_MATERIAL TO PROCESS:_
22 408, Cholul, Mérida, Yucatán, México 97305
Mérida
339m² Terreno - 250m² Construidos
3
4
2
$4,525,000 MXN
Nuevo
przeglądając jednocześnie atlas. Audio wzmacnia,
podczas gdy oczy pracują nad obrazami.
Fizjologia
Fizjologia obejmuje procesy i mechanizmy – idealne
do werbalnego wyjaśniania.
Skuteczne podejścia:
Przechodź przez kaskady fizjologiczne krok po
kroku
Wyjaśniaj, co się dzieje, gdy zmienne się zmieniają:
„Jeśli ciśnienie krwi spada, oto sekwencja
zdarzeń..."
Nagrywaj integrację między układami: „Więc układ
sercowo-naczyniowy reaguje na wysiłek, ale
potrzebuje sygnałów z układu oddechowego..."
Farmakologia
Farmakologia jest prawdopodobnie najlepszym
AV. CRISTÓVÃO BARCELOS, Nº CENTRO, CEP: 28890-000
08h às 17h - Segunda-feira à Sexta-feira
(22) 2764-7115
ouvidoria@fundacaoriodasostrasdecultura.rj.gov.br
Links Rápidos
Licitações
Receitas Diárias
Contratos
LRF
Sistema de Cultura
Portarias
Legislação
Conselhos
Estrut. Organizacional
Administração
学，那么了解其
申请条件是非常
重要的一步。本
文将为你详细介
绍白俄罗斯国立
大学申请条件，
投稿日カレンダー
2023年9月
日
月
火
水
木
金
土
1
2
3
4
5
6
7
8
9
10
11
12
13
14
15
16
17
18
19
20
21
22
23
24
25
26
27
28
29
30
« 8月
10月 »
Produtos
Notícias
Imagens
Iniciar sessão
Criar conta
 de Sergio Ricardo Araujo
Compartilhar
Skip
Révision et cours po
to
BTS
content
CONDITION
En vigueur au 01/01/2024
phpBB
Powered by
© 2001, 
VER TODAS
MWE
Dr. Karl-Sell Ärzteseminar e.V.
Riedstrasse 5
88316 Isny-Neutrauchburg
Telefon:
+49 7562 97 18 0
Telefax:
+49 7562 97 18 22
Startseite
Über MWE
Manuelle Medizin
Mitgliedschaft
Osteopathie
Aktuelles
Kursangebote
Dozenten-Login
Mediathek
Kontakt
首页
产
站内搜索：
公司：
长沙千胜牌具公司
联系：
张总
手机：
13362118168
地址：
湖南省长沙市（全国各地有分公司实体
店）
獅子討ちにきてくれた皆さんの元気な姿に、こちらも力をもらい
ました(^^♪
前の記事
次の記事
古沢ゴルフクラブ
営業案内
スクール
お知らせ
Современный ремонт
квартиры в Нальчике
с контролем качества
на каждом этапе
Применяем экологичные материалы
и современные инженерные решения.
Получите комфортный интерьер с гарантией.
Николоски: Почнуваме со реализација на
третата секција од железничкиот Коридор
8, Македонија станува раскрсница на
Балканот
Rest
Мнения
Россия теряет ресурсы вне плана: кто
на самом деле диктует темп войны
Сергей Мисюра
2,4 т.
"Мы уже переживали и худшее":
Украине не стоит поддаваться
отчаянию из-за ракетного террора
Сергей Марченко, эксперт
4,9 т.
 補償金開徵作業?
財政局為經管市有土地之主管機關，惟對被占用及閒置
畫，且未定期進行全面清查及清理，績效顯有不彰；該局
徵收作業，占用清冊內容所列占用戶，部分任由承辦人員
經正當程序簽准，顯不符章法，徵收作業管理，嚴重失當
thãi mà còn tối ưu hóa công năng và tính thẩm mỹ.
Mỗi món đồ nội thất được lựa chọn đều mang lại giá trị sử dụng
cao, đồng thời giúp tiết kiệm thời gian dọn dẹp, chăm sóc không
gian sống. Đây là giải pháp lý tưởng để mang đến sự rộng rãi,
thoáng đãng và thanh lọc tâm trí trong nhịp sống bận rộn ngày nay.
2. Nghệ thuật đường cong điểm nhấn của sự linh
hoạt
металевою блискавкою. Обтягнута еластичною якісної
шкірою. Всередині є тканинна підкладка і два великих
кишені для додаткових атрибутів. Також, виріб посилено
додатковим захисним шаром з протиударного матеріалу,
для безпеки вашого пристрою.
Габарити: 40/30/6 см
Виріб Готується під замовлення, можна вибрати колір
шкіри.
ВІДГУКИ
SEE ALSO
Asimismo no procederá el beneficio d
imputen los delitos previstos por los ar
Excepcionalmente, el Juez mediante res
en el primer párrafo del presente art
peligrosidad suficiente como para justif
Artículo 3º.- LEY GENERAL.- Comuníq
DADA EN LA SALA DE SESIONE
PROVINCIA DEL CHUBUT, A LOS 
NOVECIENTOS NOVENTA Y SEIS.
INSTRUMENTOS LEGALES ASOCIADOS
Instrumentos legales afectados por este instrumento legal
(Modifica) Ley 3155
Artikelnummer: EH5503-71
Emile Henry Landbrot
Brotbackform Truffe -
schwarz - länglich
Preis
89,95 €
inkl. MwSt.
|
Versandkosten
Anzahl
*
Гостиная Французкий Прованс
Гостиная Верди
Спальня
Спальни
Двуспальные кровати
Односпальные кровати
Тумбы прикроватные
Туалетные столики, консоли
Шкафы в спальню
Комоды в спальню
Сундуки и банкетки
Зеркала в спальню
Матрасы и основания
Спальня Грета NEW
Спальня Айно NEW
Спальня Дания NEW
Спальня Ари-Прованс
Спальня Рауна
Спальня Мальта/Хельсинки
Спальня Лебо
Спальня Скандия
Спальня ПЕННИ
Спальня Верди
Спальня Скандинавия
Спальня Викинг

_DESCRIPTION OF THE TASK:_ Please extract the text of every item above, line by line, and keep each line word for word in its original order.

_RESPONSE TO THIS EXERCISE:_
22 408, Cholul, Mérida, Yucatán, México 97305
Mérida
339m² Terreno - 250m² Construidos
3
4
2
$4,525,000 MXN
Nuevo
przeglądając jednocześnie atlas. Audio wzmacnia,
podczas gdy oczy pracują nad obrazami.
Fizjologia
Fizjologia obejmuje procesy i mechanizmy – idealne
do werbalnego wyjaśniania.
Skuteczne podejścia:
Przechodź przez kaskady fizjologiczne krok po
kroku
Wyjaśniaj, co się dzieje, gdy zmienne się zmieniają:
„Jeśli ciśnienie krwi spada, oto sekwencja
zdarzeń..."
Nagrywaj integrację między układami: „Więc układ
sercowo-naczyniowy reaguje na wysiłek, ale
potrzebuje sygnałów z układu oddechowego..."
Farmakologia
Farmakologia jest prawdopodobnie najlepszym
AV. CRISTÓVÃO BARCELOS, Nº CENTRO, CEP: 28890-000
08h às 17h - Segunda-feira à Sexta-feira
(22) 2764-7115
ouvidoria@fundacaoriodasostrasdecultura.rj.gov.br
Links Rápidos
Licitações
Receitas Diárias
Contratos
LRF
Sistema de Cultura
Portarias
Legislação
Conselhos
Estrut. Organizacional
Administração
学，那么了解其
申请条件是非常
重要的一步。本
文将为你详细介
绍白俄罗斯国立
大学申请条件，
投稿日カレンダー
2023年9月
日
月
火
水
木
金
土
1
2
3
4
5
6
7
8
9
10
11
12
13
14
15
16
17
18
19
20
21
22
23
24
25
26
27
28
29
30
« 8月
10月 »
Produtos
Notícias
Imagens
Iniciar sessão
Criar conta
 de Sergio Ricardo Araujo
Compartilhar
Skip
Révision et cours po
to
BTS
content
CONDITION
En vigueur au 01/01/2024
phpBB
Powered by
© 2001, 
VER TODAS
MWE
Dr. Karl-Sell Ärzteseminar e.V.
Riedstrasse 5
88316 Isny-Neutrauchburg
Telefon:
+49 7562 97 18 0
Telefax:
+49 7562 97 18 22
Startseite
Über MWE
Manuelle Medizin
Mitgliedschaft
Osteopathie
Aktuelles
Kursangebote
Dozenten-Login
Mediathek
Kontakt
首页
产
站内搜索：
公司：
长沙千胜牌具公司
联系：
张总
手机：
13362118168
地址：
湖南省长沙市（全国各地有分公司实体
店）
獅子討ちにきてくれた皆さんの元気な姿に、こちらも力をもらい
ました(^^♪
前の記事
次の記事
古沢ゴルフクラブ
営業案内
スクール
お知らせ
Современный ремонт
квартиры в Нальчике
с контролем качества
на каждом этапе
Применяем экологичные материалы
и современные инженерные решения.
Получите комфортный интерьер с гарантией.
Николоски: Почнуваме со реализација на
третата секција од железничкиот Коридор
8, Македонија станува раскрсница на
Балканот
Rest
Мнения
Россия теряет ресурсы вне плана: кто
на самом деле диктует темп войны
Сергей Мисюра
2,4 т.
"Мы уже переживали и худшее":
Украине не стоит поддаваться
отчаянию из-за ракетного террора
Сергей Марченко, эксперт
4,9 т.
 補償金開徵作業?
財政局為經管市有土地之主管機關，惟對被占用及閒置
畫，且未定期進行全面清查及清理，績效顯有不彰；該局
徵收作業，占用清冊內容所列占用戶，部分任由承辦人員
經正當程序簽准，顯不符章法，徵收作業管理，嚴重失當
thãi mà còn tối ưu hóa công năng và tính thẩm mỹ.
Mỗi món đồ nội thất được lựa chọn đều mang lại giá trị sử dụng
cao, đồng thời giúp tiết kiệm thời gian dọn dẹp, chăm sóc không
gian sống. Đây là giải pháp lý tưởng để mang đến sự rộng rãi,
thoáng đãng và thanh lọc tâm trí trong nhịp sống bận rộn ngày nay.
2. Nghệ thuật đường cong điểm nhấn của sự linh
hoạt
металевою блискавкою. Обтягнута еластичною якісної
шкірою. Всередині є тканинна підкладка і два великих
кишені для додаткових атрибутів. Також, виріб посилено
додатковим захисним шаром з протиударного матеріалу,
для безпеки вашого пристрою.
Габарити: 40/30/6 см
Виріб Готується під замовлення, можна вибрати колір
шкіри.
ВІДГУКИ
SEE ALSO
Asimismo no procederá el beneficio d
imputen los delitos previstos por los ar
Excepcionalmente, el Juez mediante res
en el primer párrafo del presente art
peligrosidad suficiente como para justif
Artículo 3º.- LEY GENERAL.- Comuníq
DADA EN LA SALA DE SESIONE
PROVINCIA DEL CHUBUT, A LOS 
NOVECIENTOS NOVENTA Y SEIS.
INSTRUMENTOS LEGALES ASOCIADOS
Instrumentos legales afectados por este instrumento legal
(Modifica) Ley 3155
Artikelnummer: EH5503-71
Emile Henry Landbrot
Brotbackform Truffe -
schwarz - länglich
Preis
89,95 €
inkl. MwSt.
|
Versandkosten
Anzahl
*
Гостиная Французкий Прованс
Гостиная Верди
Спальня
Спальни
Двуспальные кровати
Односпальные кровати
Тумбы прикроватные
Туалетные столики, консоли
Шкафы в спальню
Комоды в спальню
Сундуки и банкетки
Зеркала в спальню
Матрасы и основания
Спальня Грета NEW
Спальня Айно NEW
Спальня Дания NEW
Спальня Ари-Прованс
Спальня Рауна
Спальня Мальта/Хельсинки
Спальня Лебо
Спальня Скандия
Спальня ПЕННИ
Спальня Верди
Спальня Скандинавия
Спальня Викинг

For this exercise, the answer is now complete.